Segment Start: EXERCISE DATA
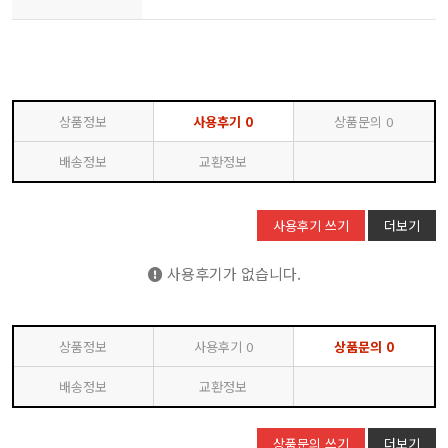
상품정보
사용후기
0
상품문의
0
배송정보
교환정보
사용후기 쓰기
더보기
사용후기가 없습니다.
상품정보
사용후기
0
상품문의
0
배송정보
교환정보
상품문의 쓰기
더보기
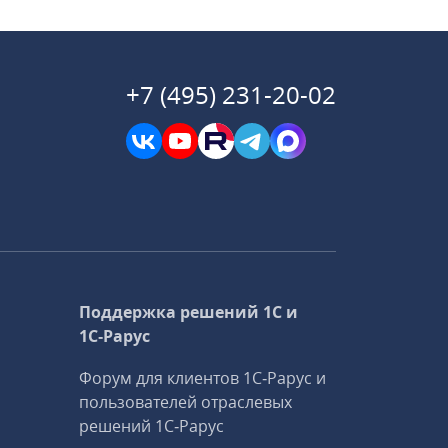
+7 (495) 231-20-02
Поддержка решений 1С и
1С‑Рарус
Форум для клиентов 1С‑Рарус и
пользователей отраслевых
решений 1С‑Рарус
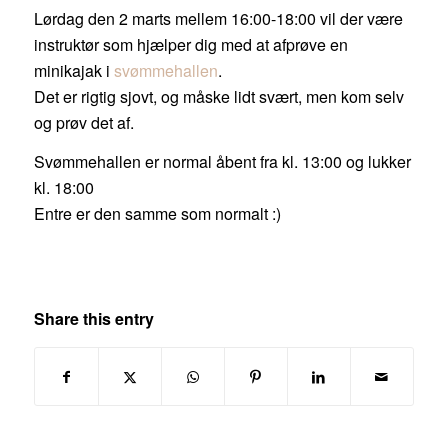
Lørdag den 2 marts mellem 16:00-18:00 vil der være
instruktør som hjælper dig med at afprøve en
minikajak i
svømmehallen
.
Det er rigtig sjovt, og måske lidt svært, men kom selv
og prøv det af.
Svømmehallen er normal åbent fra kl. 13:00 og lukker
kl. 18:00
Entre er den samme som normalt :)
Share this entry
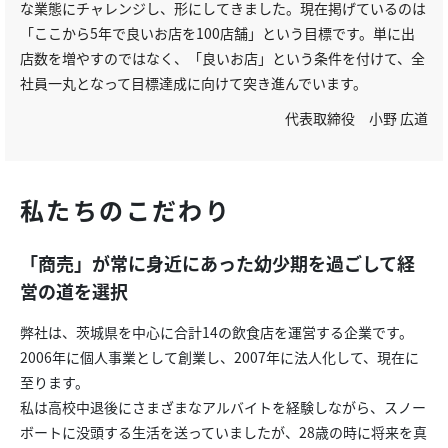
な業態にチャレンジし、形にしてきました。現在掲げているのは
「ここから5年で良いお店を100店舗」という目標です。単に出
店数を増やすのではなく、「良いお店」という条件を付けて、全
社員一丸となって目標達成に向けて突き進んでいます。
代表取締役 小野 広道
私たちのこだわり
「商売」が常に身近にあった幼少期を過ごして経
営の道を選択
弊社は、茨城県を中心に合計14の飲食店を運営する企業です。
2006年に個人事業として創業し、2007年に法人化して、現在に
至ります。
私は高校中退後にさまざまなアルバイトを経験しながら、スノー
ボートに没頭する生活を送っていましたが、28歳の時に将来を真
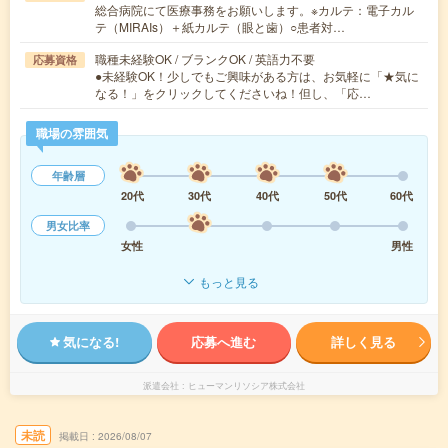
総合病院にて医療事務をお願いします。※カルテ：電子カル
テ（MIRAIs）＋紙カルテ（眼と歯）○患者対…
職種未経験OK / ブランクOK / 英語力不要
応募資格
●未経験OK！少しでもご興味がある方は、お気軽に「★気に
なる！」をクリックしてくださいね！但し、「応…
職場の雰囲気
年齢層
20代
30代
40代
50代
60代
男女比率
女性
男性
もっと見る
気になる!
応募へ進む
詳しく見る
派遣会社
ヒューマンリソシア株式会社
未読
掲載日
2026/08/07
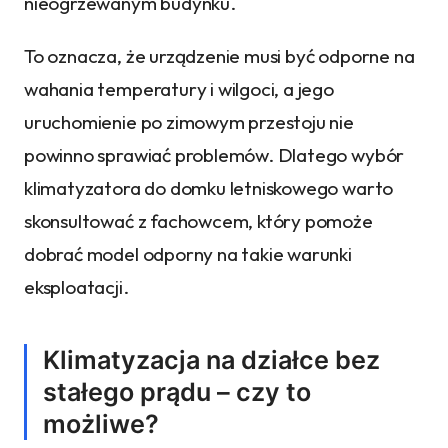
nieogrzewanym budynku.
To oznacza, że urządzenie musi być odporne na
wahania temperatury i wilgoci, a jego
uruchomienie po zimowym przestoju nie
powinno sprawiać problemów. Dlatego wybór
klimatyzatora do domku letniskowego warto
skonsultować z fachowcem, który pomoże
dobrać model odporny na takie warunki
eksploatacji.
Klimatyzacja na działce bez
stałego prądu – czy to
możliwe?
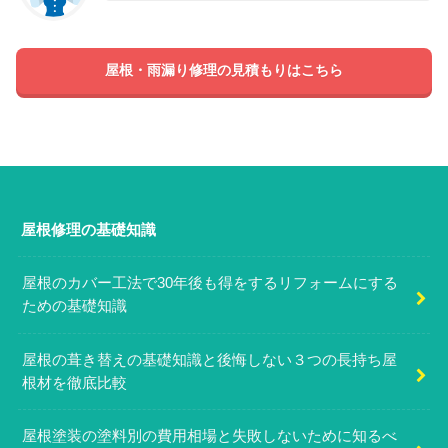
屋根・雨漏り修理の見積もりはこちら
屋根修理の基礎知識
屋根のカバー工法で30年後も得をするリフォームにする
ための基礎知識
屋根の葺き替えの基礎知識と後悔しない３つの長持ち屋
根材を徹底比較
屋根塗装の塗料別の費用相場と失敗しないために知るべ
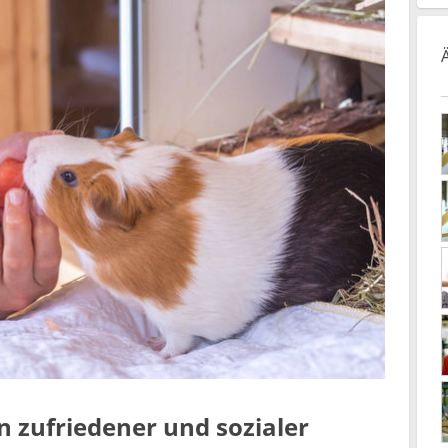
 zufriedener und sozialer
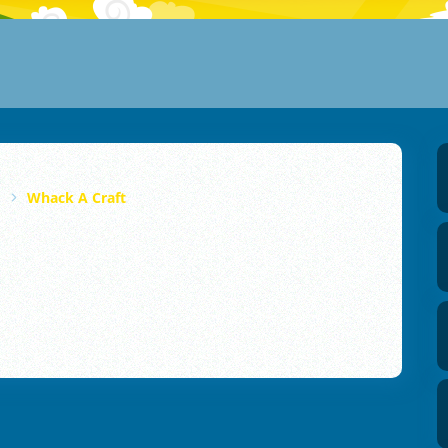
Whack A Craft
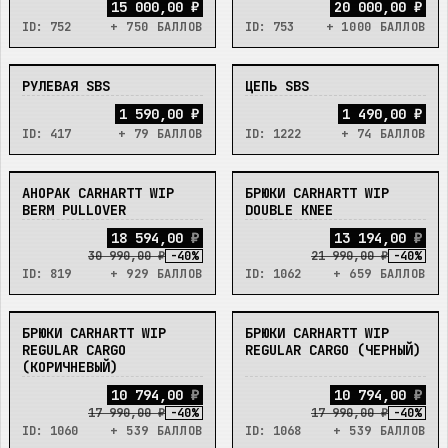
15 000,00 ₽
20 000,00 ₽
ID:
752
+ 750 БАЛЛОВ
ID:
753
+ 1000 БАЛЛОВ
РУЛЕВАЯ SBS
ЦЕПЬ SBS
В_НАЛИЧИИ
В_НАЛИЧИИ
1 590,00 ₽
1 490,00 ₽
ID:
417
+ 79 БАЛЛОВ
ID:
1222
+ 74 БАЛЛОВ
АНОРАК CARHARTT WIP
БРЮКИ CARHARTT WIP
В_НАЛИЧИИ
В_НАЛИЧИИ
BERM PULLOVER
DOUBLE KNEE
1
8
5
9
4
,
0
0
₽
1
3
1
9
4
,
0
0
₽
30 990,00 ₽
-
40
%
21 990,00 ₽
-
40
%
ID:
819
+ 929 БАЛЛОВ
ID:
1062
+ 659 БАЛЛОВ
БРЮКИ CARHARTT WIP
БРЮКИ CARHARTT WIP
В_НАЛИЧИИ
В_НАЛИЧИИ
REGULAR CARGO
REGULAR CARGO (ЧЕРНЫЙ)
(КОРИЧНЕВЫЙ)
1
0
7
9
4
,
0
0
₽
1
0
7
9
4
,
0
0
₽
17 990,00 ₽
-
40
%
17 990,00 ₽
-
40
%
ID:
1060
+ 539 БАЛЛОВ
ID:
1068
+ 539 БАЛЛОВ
Segment End: EXERCISE DATA
> _TASK PROMPT_:
Pull out each line in the items above that contains the word "решений".

> _COMPLETED EXERCISE_:
Поддержка решений 1С и
решений 1С‑Рарус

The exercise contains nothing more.